PROBLEMS TO SOLVE
[A] In the post about working at a small community arts organization, in which Boston neighborhood is the organization located?
[B] Pick up the post about working at a small community arts organization after its final sentence and write the paragraph that comes next.

##### TEXT SEGMENT

WolfBrown: On Our Minds

Late last year, I started work as the part time Administrative Director of a small community arts organization in the Jamaica Plain neighborhood of Boston. I took the position because of a desire to ground my work locally and to dig in to a single organization rather than stay at the 35,000 foot level that consulting so often requires.

And what a revelation it has been! This mostly volunteer-run, financially hand-to-mouth organization is doing impressive artistic work, and has been for almost 35 years. But among its most impressive feats is the tight-rope act of making ends meet. The board bet that someone like me serving as “professional” staff could provide the grounding for a more stable operation. The jury’s still out on whether the budget can sustain that – and the current climate for nonprofits isn’t making it any easier.

For example, The Nonprofit Finance Fund just released its 2012 State of the Sector survey, which asserts, among many other interesting observations, that “…many nonprofits are still facing fundamental challenges that threaten the stability of the sector and the well-being of the people they serve.” Their data show that funding is tenuous at best for more than half, and many have trouble meeting community demand for their services.

##########
##### RECORDS SUPPLIED

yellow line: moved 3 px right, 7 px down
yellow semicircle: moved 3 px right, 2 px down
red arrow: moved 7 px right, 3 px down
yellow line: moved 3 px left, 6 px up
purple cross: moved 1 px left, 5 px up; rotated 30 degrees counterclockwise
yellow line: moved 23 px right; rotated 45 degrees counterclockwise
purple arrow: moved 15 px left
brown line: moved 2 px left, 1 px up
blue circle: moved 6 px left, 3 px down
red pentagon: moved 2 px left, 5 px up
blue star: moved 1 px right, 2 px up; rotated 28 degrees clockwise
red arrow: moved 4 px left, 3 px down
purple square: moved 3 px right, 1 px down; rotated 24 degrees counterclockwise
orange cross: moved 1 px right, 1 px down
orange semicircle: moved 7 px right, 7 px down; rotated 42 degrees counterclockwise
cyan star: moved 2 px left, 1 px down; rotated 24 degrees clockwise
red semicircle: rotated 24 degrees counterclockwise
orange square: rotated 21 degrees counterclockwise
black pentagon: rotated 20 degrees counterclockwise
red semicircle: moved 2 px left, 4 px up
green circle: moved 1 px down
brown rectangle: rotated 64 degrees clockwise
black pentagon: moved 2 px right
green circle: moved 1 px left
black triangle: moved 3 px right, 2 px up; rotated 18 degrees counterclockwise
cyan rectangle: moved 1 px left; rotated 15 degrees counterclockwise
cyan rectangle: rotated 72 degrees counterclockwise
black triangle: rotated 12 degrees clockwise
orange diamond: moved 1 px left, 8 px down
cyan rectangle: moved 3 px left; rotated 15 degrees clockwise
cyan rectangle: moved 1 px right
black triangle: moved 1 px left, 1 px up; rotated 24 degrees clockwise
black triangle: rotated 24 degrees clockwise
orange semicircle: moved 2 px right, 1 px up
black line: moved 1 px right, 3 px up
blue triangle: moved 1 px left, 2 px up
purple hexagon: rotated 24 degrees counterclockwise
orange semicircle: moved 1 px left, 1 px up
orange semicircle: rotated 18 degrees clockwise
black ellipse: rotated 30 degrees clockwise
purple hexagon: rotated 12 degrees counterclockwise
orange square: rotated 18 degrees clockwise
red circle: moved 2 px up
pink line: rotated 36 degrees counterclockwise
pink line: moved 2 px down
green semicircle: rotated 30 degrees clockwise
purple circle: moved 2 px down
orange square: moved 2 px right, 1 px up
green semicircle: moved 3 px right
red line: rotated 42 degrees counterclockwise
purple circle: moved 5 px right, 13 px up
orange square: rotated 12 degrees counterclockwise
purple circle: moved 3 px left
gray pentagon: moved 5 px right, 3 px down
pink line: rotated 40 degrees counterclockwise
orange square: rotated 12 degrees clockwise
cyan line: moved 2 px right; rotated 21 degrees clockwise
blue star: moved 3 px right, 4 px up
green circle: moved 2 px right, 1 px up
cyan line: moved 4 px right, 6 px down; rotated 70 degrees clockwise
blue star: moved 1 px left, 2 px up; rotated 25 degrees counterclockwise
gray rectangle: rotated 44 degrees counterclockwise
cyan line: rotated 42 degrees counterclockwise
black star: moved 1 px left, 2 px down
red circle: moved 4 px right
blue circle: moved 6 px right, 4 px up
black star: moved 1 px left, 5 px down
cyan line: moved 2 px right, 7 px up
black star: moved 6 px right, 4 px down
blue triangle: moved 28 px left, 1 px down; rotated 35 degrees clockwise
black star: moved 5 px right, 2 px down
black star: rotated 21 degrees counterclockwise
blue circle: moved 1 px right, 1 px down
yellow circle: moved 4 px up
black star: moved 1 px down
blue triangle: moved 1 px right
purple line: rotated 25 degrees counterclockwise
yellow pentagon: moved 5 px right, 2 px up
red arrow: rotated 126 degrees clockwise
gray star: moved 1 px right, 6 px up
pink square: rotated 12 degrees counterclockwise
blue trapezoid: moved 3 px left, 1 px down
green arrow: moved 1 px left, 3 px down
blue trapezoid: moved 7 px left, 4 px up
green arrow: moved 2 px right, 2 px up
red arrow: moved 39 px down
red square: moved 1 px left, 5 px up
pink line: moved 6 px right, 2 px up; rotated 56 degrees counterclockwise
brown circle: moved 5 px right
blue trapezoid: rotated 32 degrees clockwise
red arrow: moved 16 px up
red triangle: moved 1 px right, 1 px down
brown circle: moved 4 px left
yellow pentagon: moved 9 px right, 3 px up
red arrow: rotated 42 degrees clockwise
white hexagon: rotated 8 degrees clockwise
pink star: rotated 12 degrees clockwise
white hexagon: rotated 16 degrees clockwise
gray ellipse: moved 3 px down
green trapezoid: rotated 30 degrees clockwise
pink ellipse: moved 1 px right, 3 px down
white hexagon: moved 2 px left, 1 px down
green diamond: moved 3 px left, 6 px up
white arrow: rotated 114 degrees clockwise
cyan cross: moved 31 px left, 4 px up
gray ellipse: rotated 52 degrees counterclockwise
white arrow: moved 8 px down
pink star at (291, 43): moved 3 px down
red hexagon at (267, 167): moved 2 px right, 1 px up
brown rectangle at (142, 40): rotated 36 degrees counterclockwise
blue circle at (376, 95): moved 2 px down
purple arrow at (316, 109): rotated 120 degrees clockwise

##########

OUTPUTS IN ORDER
[A] Jamaica Plain.

[B]
The environment is challenging, no question. But it’s also true that arts nonprofits- even small, community-based ones- have a growing array of resources at their disposal. In addition to the financial advice and support of the Nonprofit Finance Fund, nonprofits have access to a number of business services organizations. Fractured Atlas, for example, provides a range of support services, like education and health insurance, to artists and arts nonprofits. Grassroots.org, for another, provides the Nonprofit Tool Box, a mix of services including free web hosting, a volunteer-run graphic design service, and online marketing assistance to all types of nonprofits.

Yes, I use these services, and they help. Yet, when I look around at my small organization and its small army of enthusiastic volunteers and supporters, I am struck by how much of a difference the passion of our artists make. The support services make it possible, but the artists make it worthwhile.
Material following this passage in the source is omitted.